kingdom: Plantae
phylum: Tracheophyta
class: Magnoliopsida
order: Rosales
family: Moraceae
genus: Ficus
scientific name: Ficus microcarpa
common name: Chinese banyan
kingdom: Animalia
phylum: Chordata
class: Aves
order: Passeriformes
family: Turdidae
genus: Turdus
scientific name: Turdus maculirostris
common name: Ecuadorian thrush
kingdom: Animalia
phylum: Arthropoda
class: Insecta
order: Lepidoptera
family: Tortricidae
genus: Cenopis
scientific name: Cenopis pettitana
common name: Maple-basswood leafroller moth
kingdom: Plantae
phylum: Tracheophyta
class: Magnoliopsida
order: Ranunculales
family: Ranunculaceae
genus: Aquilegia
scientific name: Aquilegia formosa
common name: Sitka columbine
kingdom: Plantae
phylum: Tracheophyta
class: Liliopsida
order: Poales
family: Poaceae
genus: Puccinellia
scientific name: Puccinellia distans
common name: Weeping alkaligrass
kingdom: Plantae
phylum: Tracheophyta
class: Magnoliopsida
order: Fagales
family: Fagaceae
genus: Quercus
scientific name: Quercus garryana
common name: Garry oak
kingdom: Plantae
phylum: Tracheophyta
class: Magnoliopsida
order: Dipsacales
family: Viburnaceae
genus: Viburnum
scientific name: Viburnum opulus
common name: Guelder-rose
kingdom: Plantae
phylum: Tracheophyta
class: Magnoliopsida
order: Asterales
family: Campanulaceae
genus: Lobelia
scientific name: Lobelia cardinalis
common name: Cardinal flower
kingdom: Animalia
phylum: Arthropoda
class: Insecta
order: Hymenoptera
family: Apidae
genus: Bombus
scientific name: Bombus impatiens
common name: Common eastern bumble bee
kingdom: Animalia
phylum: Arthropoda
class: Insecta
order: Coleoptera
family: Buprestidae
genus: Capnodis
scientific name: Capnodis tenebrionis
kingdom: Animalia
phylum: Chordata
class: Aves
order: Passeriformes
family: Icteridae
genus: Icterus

> [Stated task]:
Copy every line of the records above word for word, keeping the same order.

> [The answer]:
kingdom: Plantae
phylum: Tracheophyta
class: Magnoliopsida
order: Rosales
family: Moraceae
genus: Ficus
scientific name: Ficus microcarpa
common name: Chinese banyan
kingdom: Animalia
phylum: Chordata
class: Aves
order: Passeriformes
family: Turdidae
genus: Turdus
scientific name: Turdus maculirostris
common name: Ecuadorian thrush
kingdom: Animalia
phylum: Arthropoda
class: Insecta
order: Lepidoptera
family: Tortricidae
genus: Cenopis
scientific name: Cenopis pettitana
common name: Maple-basswood leafroller moth
kingdom: Plantae
phylum: Tracheophyta
class: Magnoliopsida
order: Ranunculales
family: Ranunculaceae
genus: Aquilegia
scientific name: Aquilegia formosa
common name: Sitka columbine
kingdom: Plantae
phylum: Tracheophyta
class: Liliopsida
order: Poales
family: Poaceae
genus: Puccinellia
scientific name: Puccinellia distans
common name: Weeping alkaligrass
kingdom: Plantae
phylum: Tracheophyta
class: Magnoliopsida
order: Fagales
family: Fagaceae
genus: Quercus
scientific name: Quercus garryana
common name: Garry oak
kingdom: Plantae
phylum: Tracheophyta
class: Magnoliopsida
order: Dipsacales
family: Viburnaceae
genus: Viburnum
scientific name: Viburnum opulus
common name: Guelder-rose
kingdom: Plantae
phylum: Tracheophyta
class: Magnoliopsida
order: Asterales
family: Campanulaceae
genus: Lobelia
scientific name: Lobelia cardinalis
common name: Cardinal flower
kingdom: Animalia
phylum: Arthropoda
class: Insecta
order: Hymenoptera
family: Apidae
genus: Bombus
scientific name: Bombus impatiens
common name: Common eastern bumble bee
kingdom: Animalia
phylum: Arthropoda
class: Insecta
order: Coleoptera
family: Buprestidae
genus: Capnodis
scientific name: Capnodis tenebrionis
kingdom: Animalia
phylum: Chordata
class: Aves
order: Passeriformes
family: Icteridae
genus: Icterus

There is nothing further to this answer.